Cyprus has enacted legislation which completes its framework regulating the purchase and sale, as well as the securitisation of credit facilities. This note covers securitisations, with our parallel update covering the acquisition and sale of loans.
Securitisation involves transactions that enable a lender or a creditor – typically a credit institution or a corporation – to refinance a set of loans, exposures or receivables, by transforming them into tradable securities accessible by investors.

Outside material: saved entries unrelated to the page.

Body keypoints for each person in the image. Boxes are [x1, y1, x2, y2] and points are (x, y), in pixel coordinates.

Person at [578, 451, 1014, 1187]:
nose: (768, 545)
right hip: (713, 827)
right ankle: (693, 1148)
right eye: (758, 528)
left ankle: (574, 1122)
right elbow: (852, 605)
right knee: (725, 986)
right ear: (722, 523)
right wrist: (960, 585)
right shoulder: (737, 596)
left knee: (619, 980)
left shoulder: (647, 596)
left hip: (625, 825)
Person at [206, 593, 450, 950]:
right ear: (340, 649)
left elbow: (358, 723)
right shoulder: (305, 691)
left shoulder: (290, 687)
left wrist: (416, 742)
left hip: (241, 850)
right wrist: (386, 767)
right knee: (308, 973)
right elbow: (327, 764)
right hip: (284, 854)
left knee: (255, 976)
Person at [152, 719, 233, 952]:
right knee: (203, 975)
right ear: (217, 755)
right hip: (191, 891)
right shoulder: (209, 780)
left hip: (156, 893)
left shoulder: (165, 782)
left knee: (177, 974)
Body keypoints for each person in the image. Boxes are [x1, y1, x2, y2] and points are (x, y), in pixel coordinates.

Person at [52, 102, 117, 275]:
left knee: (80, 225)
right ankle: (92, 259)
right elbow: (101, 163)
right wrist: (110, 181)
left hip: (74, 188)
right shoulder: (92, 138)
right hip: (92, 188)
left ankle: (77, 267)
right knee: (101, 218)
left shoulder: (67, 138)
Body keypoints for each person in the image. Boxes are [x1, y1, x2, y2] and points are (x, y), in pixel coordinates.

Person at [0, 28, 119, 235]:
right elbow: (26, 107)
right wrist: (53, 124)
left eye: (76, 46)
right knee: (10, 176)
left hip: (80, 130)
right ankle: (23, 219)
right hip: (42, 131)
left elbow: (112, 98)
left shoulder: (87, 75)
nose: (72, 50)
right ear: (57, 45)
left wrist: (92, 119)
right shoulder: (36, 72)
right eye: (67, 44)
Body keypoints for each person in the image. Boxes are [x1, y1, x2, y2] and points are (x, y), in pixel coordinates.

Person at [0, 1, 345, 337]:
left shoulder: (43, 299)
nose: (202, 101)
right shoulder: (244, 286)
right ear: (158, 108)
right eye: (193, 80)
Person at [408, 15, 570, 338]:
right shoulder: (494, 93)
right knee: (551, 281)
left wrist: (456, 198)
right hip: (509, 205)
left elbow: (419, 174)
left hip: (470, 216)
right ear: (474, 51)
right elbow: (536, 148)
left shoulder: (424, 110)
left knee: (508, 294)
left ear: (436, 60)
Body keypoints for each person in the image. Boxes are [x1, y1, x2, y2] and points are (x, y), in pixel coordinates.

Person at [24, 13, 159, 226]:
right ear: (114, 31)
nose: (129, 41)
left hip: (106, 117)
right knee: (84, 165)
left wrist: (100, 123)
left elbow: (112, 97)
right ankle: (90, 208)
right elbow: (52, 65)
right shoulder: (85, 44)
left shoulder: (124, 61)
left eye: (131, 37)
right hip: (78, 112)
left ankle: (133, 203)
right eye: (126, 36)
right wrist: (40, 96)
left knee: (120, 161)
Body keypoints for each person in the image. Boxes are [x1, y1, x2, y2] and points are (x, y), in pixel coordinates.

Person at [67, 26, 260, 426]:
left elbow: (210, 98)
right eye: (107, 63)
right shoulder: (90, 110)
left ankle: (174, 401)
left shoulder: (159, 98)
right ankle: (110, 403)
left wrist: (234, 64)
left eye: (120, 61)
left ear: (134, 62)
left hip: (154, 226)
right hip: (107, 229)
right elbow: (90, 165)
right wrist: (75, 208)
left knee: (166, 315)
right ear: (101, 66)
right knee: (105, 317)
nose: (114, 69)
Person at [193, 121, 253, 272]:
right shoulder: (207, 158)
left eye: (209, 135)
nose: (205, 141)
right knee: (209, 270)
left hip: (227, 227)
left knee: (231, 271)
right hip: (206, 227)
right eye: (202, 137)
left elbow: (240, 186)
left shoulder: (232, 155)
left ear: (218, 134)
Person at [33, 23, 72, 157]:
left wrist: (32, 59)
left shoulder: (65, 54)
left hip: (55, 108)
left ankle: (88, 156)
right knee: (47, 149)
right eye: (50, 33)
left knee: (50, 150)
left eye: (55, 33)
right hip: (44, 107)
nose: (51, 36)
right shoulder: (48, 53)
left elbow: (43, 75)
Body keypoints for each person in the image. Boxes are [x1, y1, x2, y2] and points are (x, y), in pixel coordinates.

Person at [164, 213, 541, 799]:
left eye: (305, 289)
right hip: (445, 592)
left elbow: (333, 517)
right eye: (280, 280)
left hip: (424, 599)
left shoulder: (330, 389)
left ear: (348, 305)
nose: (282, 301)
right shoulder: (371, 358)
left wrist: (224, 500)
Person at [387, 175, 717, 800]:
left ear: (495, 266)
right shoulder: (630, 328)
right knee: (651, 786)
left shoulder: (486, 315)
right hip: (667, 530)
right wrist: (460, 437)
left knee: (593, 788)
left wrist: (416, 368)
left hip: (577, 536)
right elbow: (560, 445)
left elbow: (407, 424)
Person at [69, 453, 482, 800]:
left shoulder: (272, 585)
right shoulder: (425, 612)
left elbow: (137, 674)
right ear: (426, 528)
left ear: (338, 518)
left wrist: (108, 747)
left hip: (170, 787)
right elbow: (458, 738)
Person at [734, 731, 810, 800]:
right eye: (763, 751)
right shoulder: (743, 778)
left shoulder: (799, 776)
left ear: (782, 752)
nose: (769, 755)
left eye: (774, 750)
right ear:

By enacting the Securitisation of Credit Facilities or Other Forms of Claims or Exposures Law, L. 88(I)/2018 (the Law), Cyprus has established a framework for securitisation of credit facilities in Cyprus. It is envisaged that the Law will facilitate the secondary market for loans which may consequently enhance efforts to reduce non-performing loans. The scope of the Law is limited to the securitisation of credit facilities or other forms of receivables and/or exposures originated or acquired by credit institutions, financial institutions or credit acquiring companies, provided they are subject to supervision by a competent authority.
Only credit institutions, financial institutions and credit acquiring companies can act as originators for the purposes of the Law. A securitisation special purpose entity (SSPE) means a corporation, trust or other entity, established for the purpose of carrying out one or more securitisations, the activities of which are limited to those appropriate to accomplishing that objective. The SSPE should be structured so as to isolate the obligations of the SSPE from those of the originator.
An SSPE shall appoint a servicer for the day-to-day management of the securitised exposures under the terms of a management agreement. A servicer can either be limited company authorised as such by the CBC pursuant to the provisions of the Law, an entity duly authorised in another EU member state, credit institutions, and – where their respective licensing so allows – credit acquiring companies and financial institutions.
The Law contains provisions on the true sale of the exposures to the SSPE. In particular, it provides that the method of transfer of exposures is to be agreed between the originator and the SSPE and that the transfer becomes final, irrevocable and binding once the terms of such an agreement have been satisfied. The Law also enables originators to transfer the exposures using a trust and clarifies that an insolvency procedure against the originator will have no impact on an SSPE, its rights or exposures.
Originators are required to notify the transfer of exposures to an SSPE at least 30 days in advance, with certain mandatory contents prescribed in the Law, through either:
(a) a written notice to the underlying debtors, collateral providers and guarantors
(b) publication of a notice in 3 daily newspapers.
The Law grants SSPEs both the right to borrow under credit facilities and the right to issue financial instruments. The financial instruments may be offered to professional clients or admitted to trading on a regulated market or on a multilateral trading facility. An SSPE can only commence its activities as a securitisation vehicle, on the originator notifying the CBC of its intention to carry out one or more securitisation transactions.